Two other large-scale versions of the Don Valley Parkway rainbow exist, one of them residing at the Pinchuk Art Centre in Kiev while the other version was shown in Doig’s retrospective at Tate Britain in 2008. “Tunnel Passing (Country-rock),” a smaller and later version from 2000, sold at Sotheby’s London in June 2010 for £265,350/$399,617.

On the Italian Post-War front, (lot 53) Piero Manzoni’s “Achrome” from 1959-60, in kaolin on sewn canvas, sold to Nicolo Cardi of Milan’s Cardi Gallery for £554,500/$943,482 (est. £500-700,000) and (lot 25) Lucio Fontana’s violently slashed “Concetto Spaziale” from 1966 also sold to Cardi for £902,500/$1,535,604 (est. £800,000-1.million). The Manzoni last sold Christie’s London back in October 2007, for £378,000.

“Finally, I had some luck as a buyer,” said Cardi as he exited the salesroom, “and like a good Italian, I support the Italian artists.”

Cardi, a frequent bidder in the contemporary sales, wasn’t kidding, also nabbing (lot 19) Michelangelo Pistoletto’s “Untitled” screen print of two standing figures on mirror-like polished stainless steel for £422,500/$718,884 (est. £350-450,000).

Another serial buyer tonight was New York’s Dominique Levy Gallery, which snared four lots, including Louise Bourgeois’s sexy (lot 54) “Untitled” polished black marble sculpture from 1990, which sold for £830,500/$1,413,096 (Est. £500-700,000).

Of the two works by Yves Klein, (lot 16) “Untitled Fire Color Painting (FC 28)” from 1962, in dry pigment and resin on burnt cardboard, scorched the room at £3,218,500/$5,476,278 (est. £1-1.5 million).

In his London evening sale debut (lot 38), David Ostrowski’s mostly white abstraction interrupted by a streaking blue line, “F (Dann Lieber Nein)” from 2011 in lacquer, spray paint, and wood on canvas, fetched £122,500/$208,434 (est. £30-50,000). Another “F” painting from the series sold last month at Phillips New York day sale for a record $281,000 (est. $50-70,000). This season, both Christie’s and Phillips have an Ostrowski in their evening sales.

Like Jacob Kassay, Oscar Murillo, and Lucien Smith, these early auction outings reflect in part rampant speculation on the futures of promising young artists.

Wade Guyton, a wildly successful veteran from that scrum, sagged a bit this evening with his flame patterned “Untitled” work from 2008 (lot 39), generated by an Epson UltraChrome inkjet printer on linen, sold shy of its estimate for £1,426,500/$2,427,190 (est. £1.8-2.4 million).

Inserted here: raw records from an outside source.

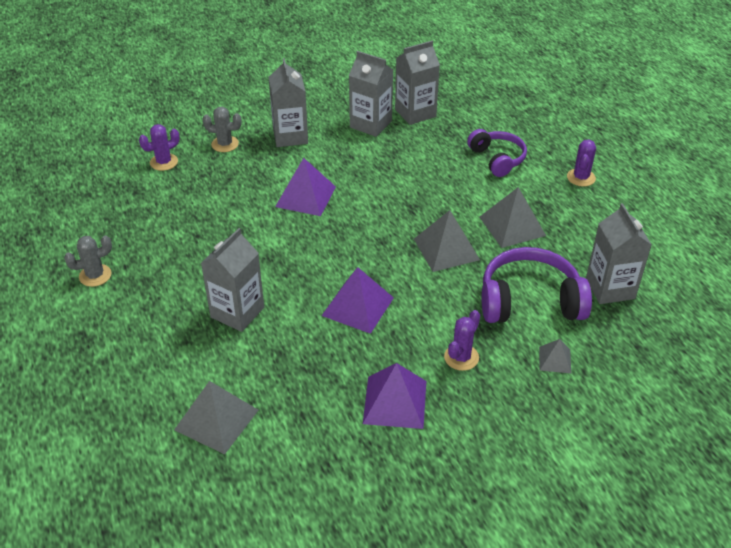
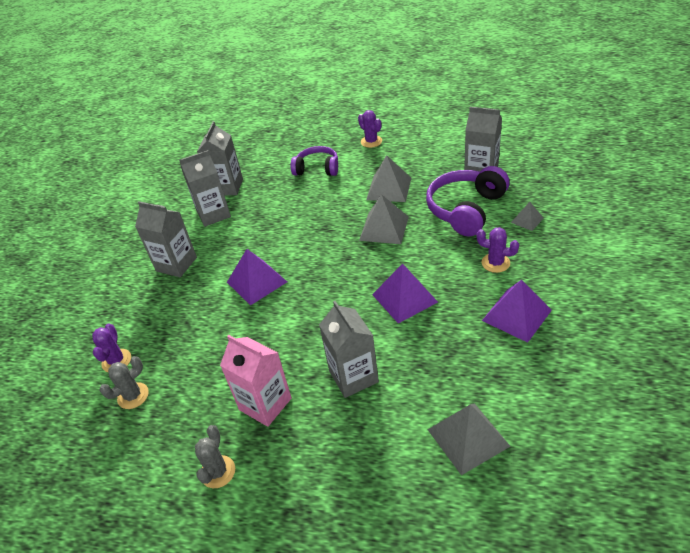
camera: 50 degrees left, 0 degrees up
(174, 270) = (265, 404): none -> pink carton
(225, 144) = (140, 309): grey cactus -> grey cactus (133, 396)
(461, 357) = (495, 263): purple cactus -> purple cactus turned 45 degrees counterclockwise

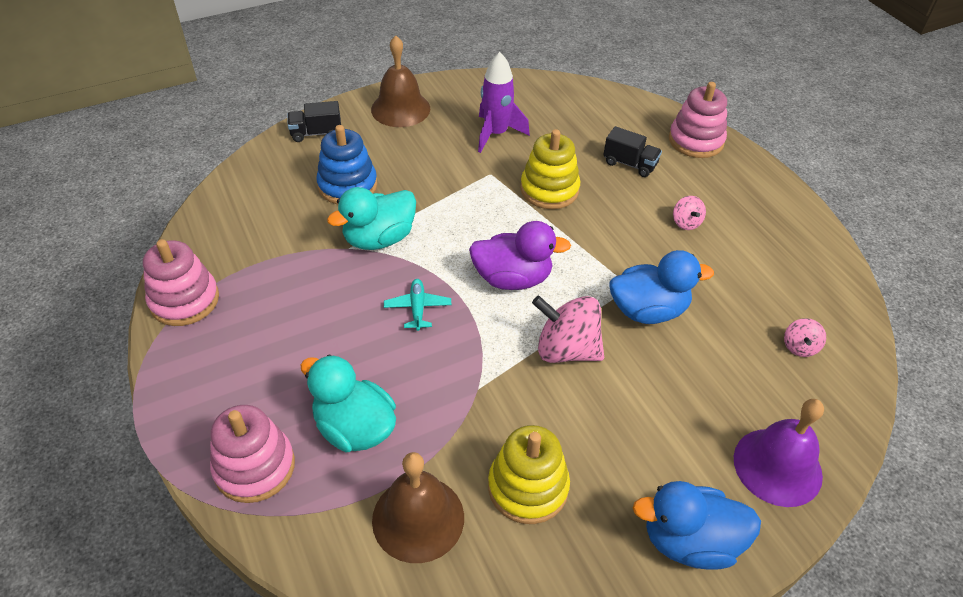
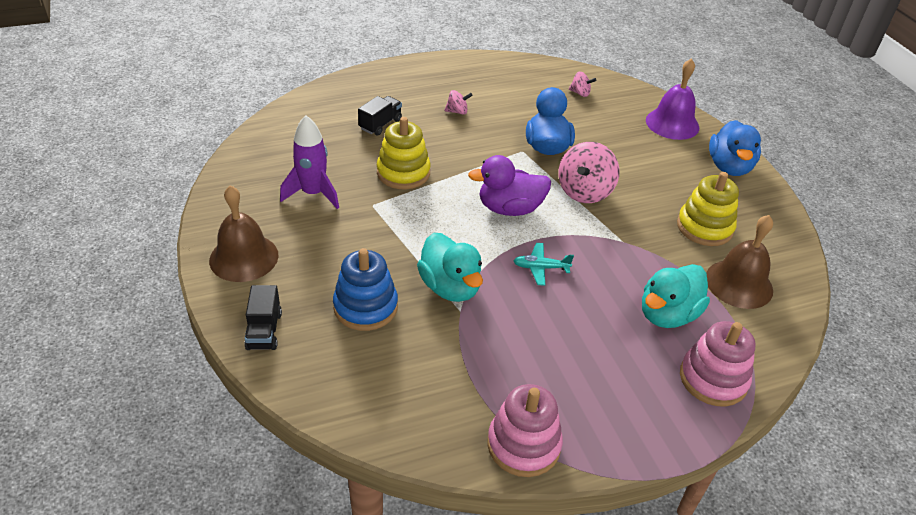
camera: 85 degrees left, 5 degrees down
(512, 278) = (509, 208): purple duck -> purple duck turned 105 degrees counterclockwise
(696, 141) = (360, 86): pink stacking toy -> none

There were some other seeming bargains as Jean-Michel Basquiat’s late but nervy (lot 44) “At Large” canvas from 1984 sold to Abigail Asher of New York/Los Angeles art advisory Guggenheim Asher Associates, for £1,762,500/$2,998,894 (est. £800,000-1.2 million).

It last sold here (Sotheby’s London) in June 2007 for £748,000.

“We just thought it was a very attractive piece,” said Asher as she departed the salesroom, “and we didn’t want to see an opportunity pass by. For opportunities and great things, the market is absolutely solid on both ends of that spectrum.”

The evening action for this still torrid market resumes at Christie’s Tuesday evening.